Peningkatan jumlah kasus Covid-19 diperkirakan menghambat pemulihan ekonomi. Seluruh indikator ekonomi, seperti inflasi, IKK, PMI, dan surplus perdagangan, mulai menunjukkan prospek yang suram.
”Kami memperkirakan indikator-indikator tersebut akan terus mengalami penurunan di bulan Juli, terutama setelah pemerintah memutuskan untuk menerapkan PPKM darurat di Jawa dan Bali,” ujar Riefky.
Namun, di sisi lain, pada faktor eksternal, lanjut Riefky, BI juga harus tetap menjaga stabilitas nilai tukar mata uang rupiah.

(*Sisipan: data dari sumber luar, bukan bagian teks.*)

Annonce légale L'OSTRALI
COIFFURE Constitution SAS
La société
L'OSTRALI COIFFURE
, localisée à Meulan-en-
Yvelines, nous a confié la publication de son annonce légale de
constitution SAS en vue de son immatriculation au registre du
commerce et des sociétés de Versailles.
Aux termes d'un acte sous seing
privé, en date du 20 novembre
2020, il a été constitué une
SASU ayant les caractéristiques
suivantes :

Analisi Riefky menunjukkan, rupiah cenderung bergerak sideways karena investor mempertimbangkan perkembangan terakhir dalam kasus Covid-19 dan bagaimana sikap bank sentral AS atau The Fed.
”Untuk menjaga nilai tukar dan stabilitas keuangan di bawah ketidakpastian krisis Covid-19, kami melihat BI perlu menahan suku bunga kebijakan di 3,50 persen bulan ini,” ujar Riefky.
Stabilitas dan pemulihan
Dikemukakan terpisah, Ketua Dewan Komisioner Otoritas Jasa Keuangan (OJK) Wimboh Santoso menjelaskan, kebijakan OJK selama pandemi ini akan fokus pada dua hal, yakni menjaga stabilitas sistem keuangan dan mendorong pemulihan ekonomi.
”Untuk mempertahankan momentum pemulihan ekonomi dan menjaga stabilitas sistem keuangan saat ini, kami mengeluarkan sejumlah kebijakan strategis bekerja sama dengan BI dan pemerintah,” ujar Wimboh, Rabu.
Kebijakan strategis itu, antara lain, mengawal pelaksanaan PPKM darurat khususnya yang terkait pelaksanaan sektor jasa keuangan yang termasuk dalam sektor esensial serta mempercepat implementasi dan distribusi vaksinasi.
Selain itu, mempercepat belanja pemerintah pusat dan daerah sebagai kebijakan dari sisi fiskal. OJK juga mengakselerasi hilirisasi ekonomi dan keuangan digital. Juga peningkatan penetrasi layanan keuangan dan pendalaman pasar keuangan serta mendorong berkembangnya industri keuangan yang berkelanjutan.